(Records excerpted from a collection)
BEGIN

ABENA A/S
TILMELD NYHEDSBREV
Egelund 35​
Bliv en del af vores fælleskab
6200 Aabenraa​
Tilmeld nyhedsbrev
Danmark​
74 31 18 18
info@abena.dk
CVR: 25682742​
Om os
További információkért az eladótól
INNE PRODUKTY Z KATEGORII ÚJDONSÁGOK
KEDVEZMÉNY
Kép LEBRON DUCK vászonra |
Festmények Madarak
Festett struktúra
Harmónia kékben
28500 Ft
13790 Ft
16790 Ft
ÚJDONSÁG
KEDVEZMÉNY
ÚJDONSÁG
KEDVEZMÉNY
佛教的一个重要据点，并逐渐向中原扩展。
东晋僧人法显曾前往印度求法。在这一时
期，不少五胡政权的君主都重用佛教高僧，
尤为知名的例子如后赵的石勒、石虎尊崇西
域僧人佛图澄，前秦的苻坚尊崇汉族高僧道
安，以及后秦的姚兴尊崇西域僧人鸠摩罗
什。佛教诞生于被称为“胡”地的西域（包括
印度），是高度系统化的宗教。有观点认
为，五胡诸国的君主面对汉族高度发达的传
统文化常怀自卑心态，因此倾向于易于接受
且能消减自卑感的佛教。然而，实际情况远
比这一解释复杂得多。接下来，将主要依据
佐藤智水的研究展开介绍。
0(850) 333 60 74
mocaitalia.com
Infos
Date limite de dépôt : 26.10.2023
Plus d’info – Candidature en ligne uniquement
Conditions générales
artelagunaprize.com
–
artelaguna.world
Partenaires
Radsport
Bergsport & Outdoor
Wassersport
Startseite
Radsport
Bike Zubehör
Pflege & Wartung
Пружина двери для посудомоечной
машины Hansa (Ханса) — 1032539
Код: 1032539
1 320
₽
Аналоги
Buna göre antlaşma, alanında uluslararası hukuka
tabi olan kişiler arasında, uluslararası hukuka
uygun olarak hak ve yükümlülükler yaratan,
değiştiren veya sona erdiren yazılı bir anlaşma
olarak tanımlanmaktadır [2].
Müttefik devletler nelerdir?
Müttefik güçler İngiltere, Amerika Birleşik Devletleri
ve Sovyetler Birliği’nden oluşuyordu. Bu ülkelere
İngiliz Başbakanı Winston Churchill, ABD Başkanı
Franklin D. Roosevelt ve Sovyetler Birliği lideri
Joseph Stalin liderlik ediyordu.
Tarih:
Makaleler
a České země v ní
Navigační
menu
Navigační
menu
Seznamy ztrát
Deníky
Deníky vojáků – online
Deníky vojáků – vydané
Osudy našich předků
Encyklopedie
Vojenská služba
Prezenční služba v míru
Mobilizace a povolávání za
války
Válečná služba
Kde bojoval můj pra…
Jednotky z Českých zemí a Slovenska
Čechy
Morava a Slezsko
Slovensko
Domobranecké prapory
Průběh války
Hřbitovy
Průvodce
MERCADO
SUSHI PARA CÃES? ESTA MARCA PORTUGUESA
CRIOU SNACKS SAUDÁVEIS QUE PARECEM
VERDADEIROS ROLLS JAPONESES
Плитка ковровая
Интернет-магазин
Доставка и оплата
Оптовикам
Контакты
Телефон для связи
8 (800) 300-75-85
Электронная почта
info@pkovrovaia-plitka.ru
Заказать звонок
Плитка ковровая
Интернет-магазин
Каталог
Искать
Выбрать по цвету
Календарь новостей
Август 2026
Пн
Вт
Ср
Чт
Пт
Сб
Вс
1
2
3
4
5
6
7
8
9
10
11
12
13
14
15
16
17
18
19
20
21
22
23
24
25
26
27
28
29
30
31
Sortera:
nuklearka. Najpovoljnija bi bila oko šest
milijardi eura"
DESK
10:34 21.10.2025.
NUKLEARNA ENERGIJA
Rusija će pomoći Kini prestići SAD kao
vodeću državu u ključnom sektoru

END

Assigned task
Every one of the records is to be copied word for word.

Written response
ABENA A/S
TILMELD NYHEDSBREV
Egelund 35​
Bliv en del af vores fælleskab
6200 Aabenraa​
Tilmeld nyhedsbrev
Danmark​
74 31 18 18
info@abena.dk
CVR: 25682742​
Om os
További információkért az eladótól
INNE PRODUKTY Z KATEGORII ÚJDONSÁGOK
KEDVEZMÉNY
Kép LEBRON DUCK vászonra |
Festmények Madarak
Festett struktúra
Harmónia kékben
28500 Ft
13790 Ft
16790 Ft
ÚJDONSÁG
KEDVEZMÉNY
ÚJDONSÁG
KEDVEZMÉNY
佛教的一个重要据点，并逐渐向中原扩展。
东晋僧人法显曾前往印度求法。在这一时
期，不少五胡政权的君主都重用佛教高僧，
尤为知名的例子如后赵的石勒、石虎尊崇西
域僧人佛图澄，前秦的苻坚尊崇汉族高僧道
安，以及后秦的姚兴尊崇西域僧人鸠摩罗
什。佛教诞生于被称为“胡”地的西域（包括
印度），是高度系统化的宗教。有观点认
为，五胡诸国的君主面对汉族高度发达的传
统文化常怀自卑心态，因此倾向于易于接受
且能消减自卑感的佛教。然而，实际情况远
比这一解释复杂得多。接下来，将主要依据
佐藤智水的研究展开介绍。
0(850) 333 60 74
mocaitalia.com
Infos
Date limite de dépôt : 26.10.2023
Plus d’info – Candidature en ligne uniquement
Conditions générales
artelagunaprize.com
–
artelaguna.world
Partenaires
Radsport
Bergsport & Outdoor
Wassersport
Startseite
Radsport
Bike Zubehör
Pflege & Wartung
Пружина двери для посудомоечной
машины Hansa (Ханса) — 1032539
Код: 1032539
1 320
₽
Аналоги
Buna göre antlaşma, alanında uluslararası hukuka
tabi olan kişiler arasında, uluslararası hukuka
uygun olarak hak ve yükümlülükler yaratan,
değiştiren veya sona erdiren yazılı bir anlaşma
olarak tanımlanmaktadır [2].
Müttefik devletler nelerdir?
Müttefik güçler İngiltere, Amerika Birleşik Devletleri
ve Sovyetler Birliği’nden oluşuyordu. Bu ülkelere
İngiliz Başbakanı Winston Churchill, ABD Başkanı
Franklin D. Roosevelt ve Sovyetler Birliği lideri
Joseph Stalin liderlik ediyordu.
Tarih:
Makaleler
a České země v ní
Navigační
menu
Navigační
menu
Seznamy ztrát
Deníky
Deníky vojáků – online
Deníky vojáků – vydané
Osudy našich předků
Encyklopedie
Vojenská služba
Prezenční služba v míru
Mobilizace a povolávání za
války
Válečná služba
Kde bojoval můj pra…
Jednotky z Českých zemí a Slovenska
Čechy
Morava a Slezsko
Slovensko
Domobranecké prapory
Průběh války
Hřbitovy
Průvodce
MERCADO
SUSHI PARA CÃES? ESTA MARCA PORTUGUESA
CRIOU SNACKS SAUDÁVEIS QUE PARECEM
VERDADEIROS ROLLS JAPONESES
Плитка ковровая
Интернет-магазин
Доставка и оплата
Оптовикам
Контакты
Телефон для связи
8 (800) 300-75-85
Электронная почта
info@pkovrovaia-plitka.ru
Заказать звонок
Плитка ковровая
Интернет-магазин
Каталог
Искать
Выбрать по цвету
Календарь новостей
Август 2026
Пн
Вт
Ср
Чт
Пт
Сб
Вс
1
2
3
4
5
6
7
8
9
10
11
12
13
14
15
16
17
18
19
20
21
22
23
24
25
26
27
28
29
30
31
Sortera:
nuklearka. Najpovoljnija bi bila oko šest
milijardi eura"
DESK
10:34 21.10.2025.
NUKLEARNA ENERGIJA
Rusija će pomoći Kini prestići SAD kao
vodeću državu u ključnom sektoru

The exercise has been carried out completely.